-- Information provided follows --
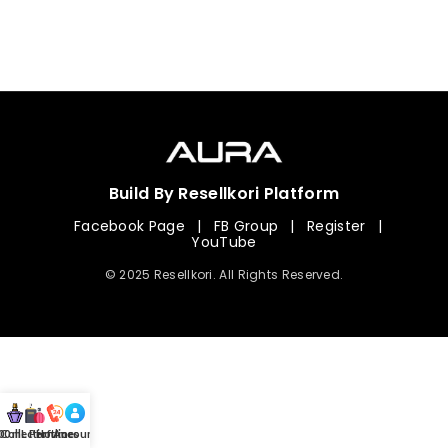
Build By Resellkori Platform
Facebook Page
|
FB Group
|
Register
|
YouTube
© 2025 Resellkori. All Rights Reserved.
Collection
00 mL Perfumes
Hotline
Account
-- Information provided concluded --
-- Information provided follows --
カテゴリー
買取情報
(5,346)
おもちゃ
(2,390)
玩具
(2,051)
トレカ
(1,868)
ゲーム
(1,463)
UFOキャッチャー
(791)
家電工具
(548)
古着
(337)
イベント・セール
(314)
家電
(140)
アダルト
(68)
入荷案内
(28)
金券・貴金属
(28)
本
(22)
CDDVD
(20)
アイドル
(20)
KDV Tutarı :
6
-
-- Information provided concluded --
-- Information provided follows --
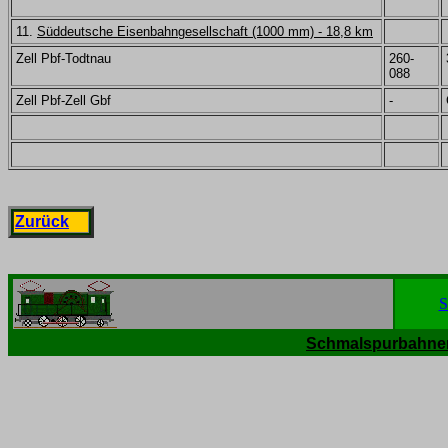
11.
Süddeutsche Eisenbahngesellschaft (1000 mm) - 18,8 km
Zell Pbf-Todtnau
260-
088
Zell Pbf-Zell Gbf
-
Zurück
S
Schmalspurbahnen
-- Information provided concluded --
## Directions for this task:
The answer should be all lines from the entries above that hold the word "Resellkori".

## Solution for this problem:
Build By Resellkori Platform
© 2025 Resellkori. All Rights Reserved.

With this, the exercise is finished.